Deforestation has garnered negative connotations due to its association with climate change and urban development. While deforestation does lead to problems with ecosystem diversity, desertification has far more lasting impacts. This phenomenon happens when an ecosystem loses its vegetation, soil health, and even its climate, becoming a new desert that can’t restore itself without outside assistance. Desertification due to urbanization, industrial farming, and mining has become a major ecological issue worldwide that has destroyed ecosystem stability.

While reforestation efforts have been made to return vegetation to desertified areas, ecologists have only focused on plant diversity and soil content. However, plants are the part of the ecosystem that we can see with the naked eye. The reality is that an ecosystem thrives from the diversity and interactions of plants, animals, and the bacteria and fungi in soil. Ecologists are now looking into the soil bacteria and fungi after reforestation efforts to see how restoration, the process of healing the ecosystem from plant life to soil health, affects them and predicts the restored environment's long-term health. One group has reported that restoring a dune-covered desertified area in China increased the diversity of plants and soil bacteria but not soil fungi. Despite the lack of diversity in soil fungi, the chemical components of the soil showed healthy trends that laid the foundation for the complete recovery of the ecosystem.

The bacteria and fungi within the soil are valuable for the health of an ecosystem. They are the decomposers that break down organic matter to recycle nutrients and provide some structural components to the soil. When organic matter is broken down, it releases elements like carbon and nitrogen that plants and microbes use for energy and growth. Mycorrhiza fungi form symbiotic relationships with plants to increase nutrient absorption through plant roots, and symbiotic bacteria convert elements like nitrogen into forms that a plant uses to grow. Because of these symbiotic relationships, the diversity of plant species in an ecosystem shapes the soil bacteria and fungi communities. Environmental factors also influence the diversity of soil microbes, making their interactions within the ecosystem highly complex and valuable. So, they must be considered when an ecosystem is restored after desertification, as they can establish a permanent, resilient, and sustainable new ecosystem.

After reforestation, the research team in China found that plant diversity and biomass increased after the initial planting. With new plant growth, the soil changed from loose and arid to stronger, stable, and nutritious. The litter created by the new plants gave soil bacteria and fungi food for decomposition, improving nutrient recycling and increasing the overall amount of nutrients available for the plants. Despite this abundance of resources, bacterial and fungal diversity within the soil was affected differently.

Soil bacterial diversity increased significantly after restoration, but fungal diversity declined. It is believed that the introduction of new plants created new niches and microenvironments that favored more bacterial species than fungi, but the end result is still a healthier soil to sustain the new ecosystem. The team believes the skew towards bacteria diversity over fungi represents a change in the microbes' ecological roles during the process of creating dunes. For their study, the team looked at dunes at two points of the dune life cycle: mobile and fixed. Mobile dunes are younger and have no vegetation, while fixed dunes have matured and been anchored by vast vegetation. Fixed dunes also have more nutritious soil due to the plant growth, soil bacteria, and soil fungi present.

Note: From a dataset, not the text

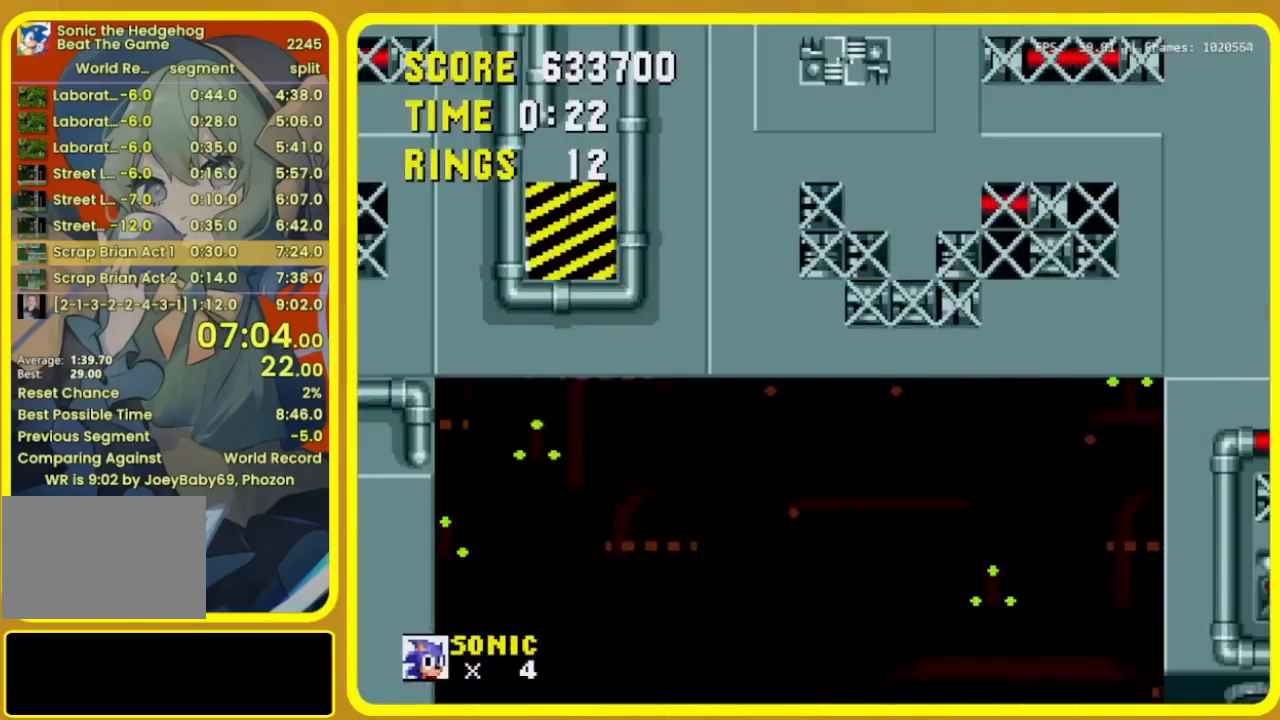
{"dt_ms": 500, "buttons": []}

Mobile dunes are unstable environments, so bacteria have better luck surviving these conditions with and without plants, thus explaining why there were more bacterial species after restoration. Fungi require more stable environments with consistent sources of food and consistent conditions present. Fixed dunes provided this stability, explaining why the research team did not find as many fungal species in different dune types. With limited space, fungi would compete, and only the best-suited and most abundant would win. Given more time, the plants and restored soil may improve the fungal diversity as fungi as conditions improve and support more fungal diversity.

As the restored ecosystem persists, more plants, fungi, bacteria, and animals return to improve its diversity and sustainability. With desertification and deforestation becoming a huge problem for ecosystems, restoration efforts are being made to heal affected environments and return them to their original abundance. This abundance is only possible thanks to the diversity of the plants above and the microbes below. As more restoration projects are underway, ecologists are looking into the diversity and health of soil microbes due to their complex and intertwined relationships with the plants of an ecosystem. If the microbes are healthy, they can cement a restored ecosystem that will persist for years to come.